Data excerpt section start

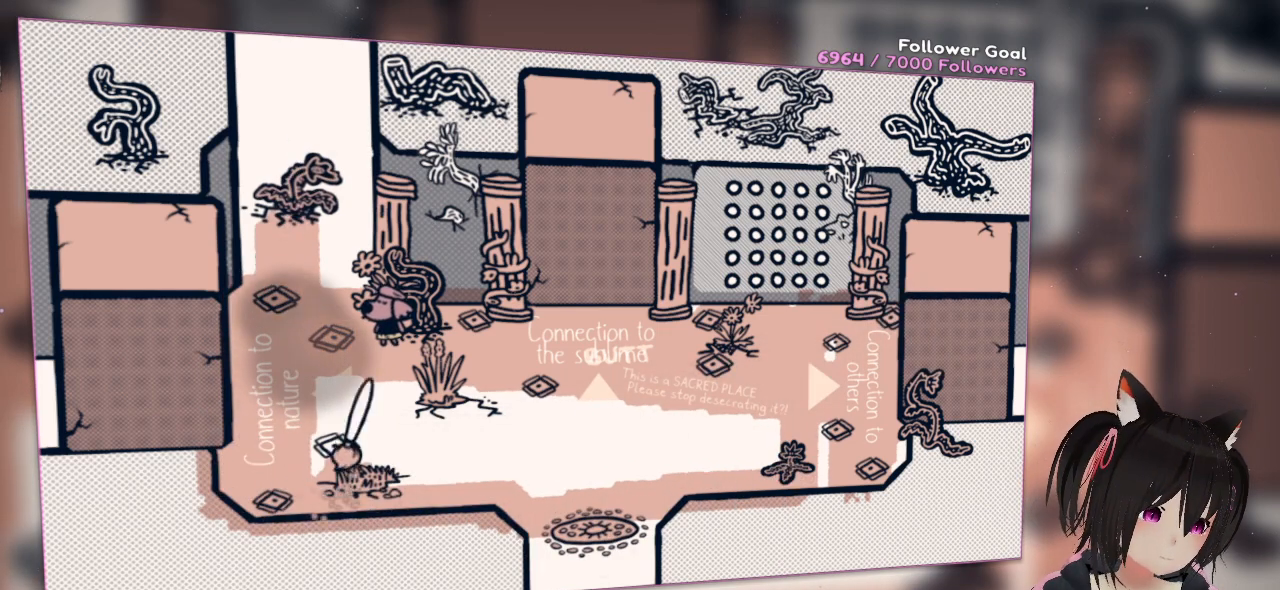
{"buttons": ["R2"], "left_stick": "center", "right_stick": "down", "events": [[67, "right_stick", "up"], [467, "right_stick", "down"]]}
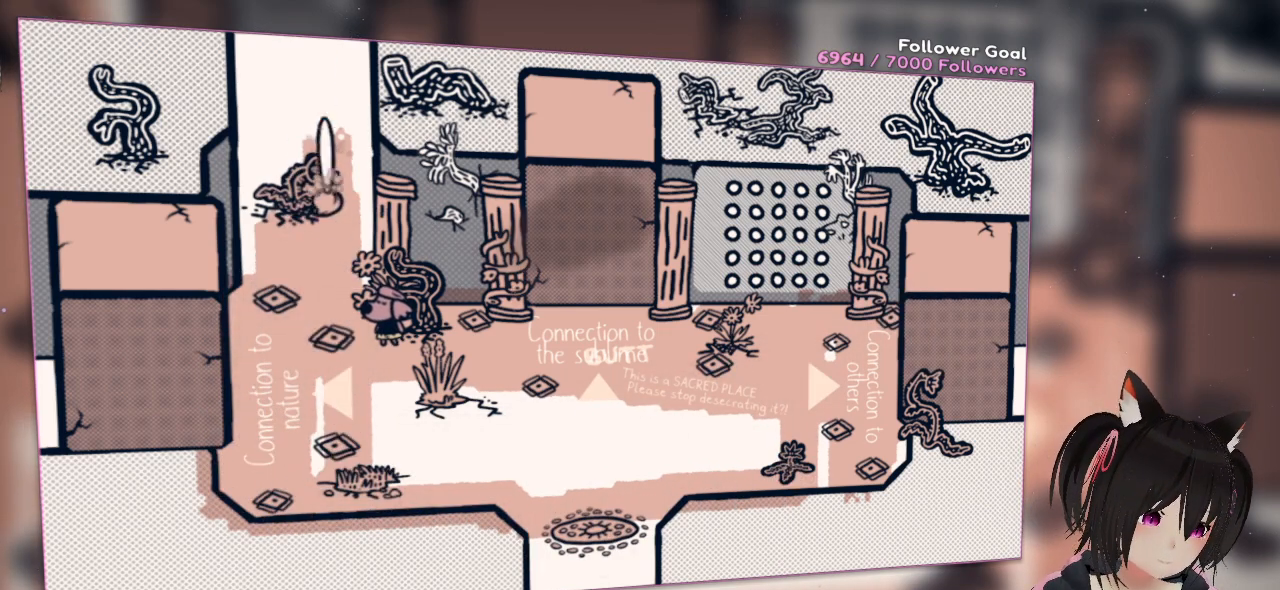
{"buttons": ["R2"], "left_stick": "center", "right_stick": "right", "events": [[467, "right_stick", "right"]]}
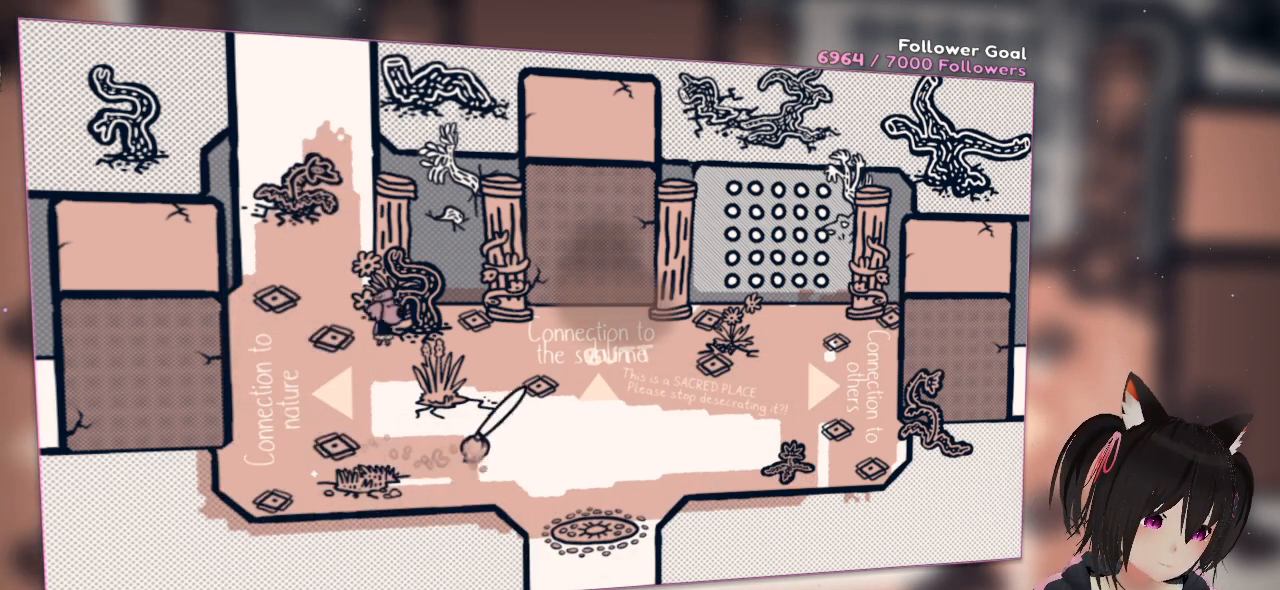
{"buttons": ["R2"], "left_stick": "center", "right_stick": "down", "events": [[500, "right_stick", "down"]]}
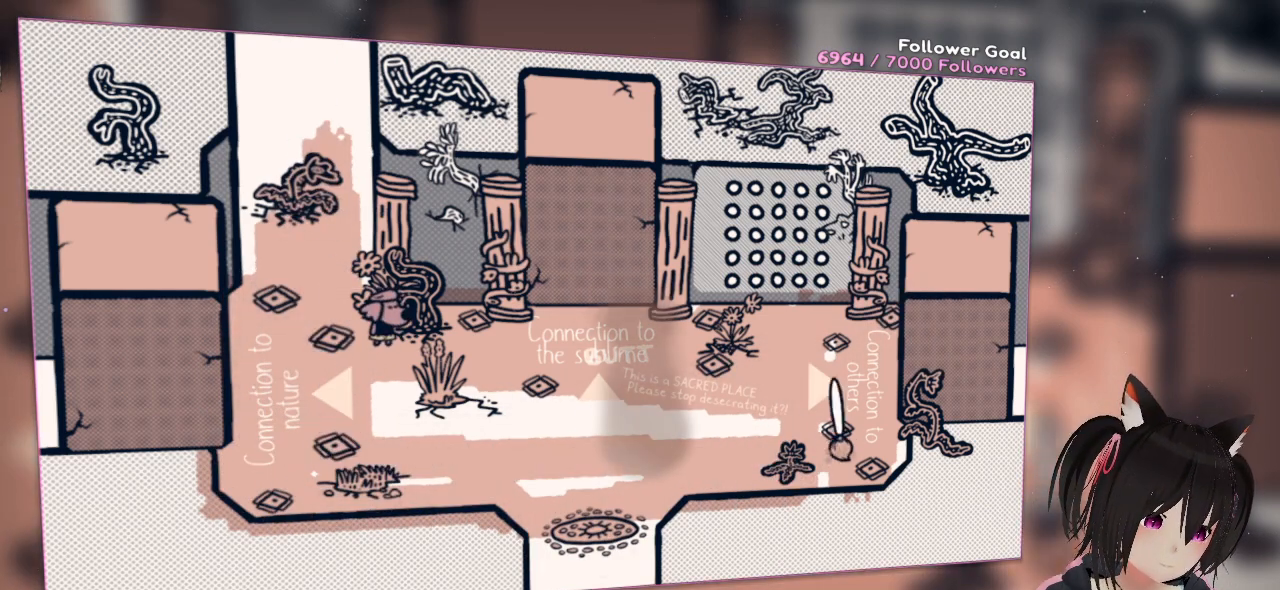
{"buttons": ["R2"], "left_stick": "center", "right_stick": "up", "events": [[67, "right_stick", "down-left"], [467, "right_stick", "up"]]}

Data excerpt section end

### The task
Every line of the data above is to be repeated exactly; the images are to be left out.

### Task output
{"buttons": ["R2"], "left_stick": "center", "right_stick": "down", "events": [[67, "right_stick", "up"], [467, "right_stick", "down"]]}
{"buttons": ["R2"], "left_stick": "center", "right_stick": "right", "events": [[467, "right_stick", "right"]]}
{"buttons": ["R2"], "left_stick": "center", "right_stick": "down", "events": [[500, "right_stick", "down"]]}
{"buttons": ["R2"], "left_stick": "center", "right_stick": "up", "events": [[67, "right_stick", "down-left"], [467, "right_stick", "up"]]}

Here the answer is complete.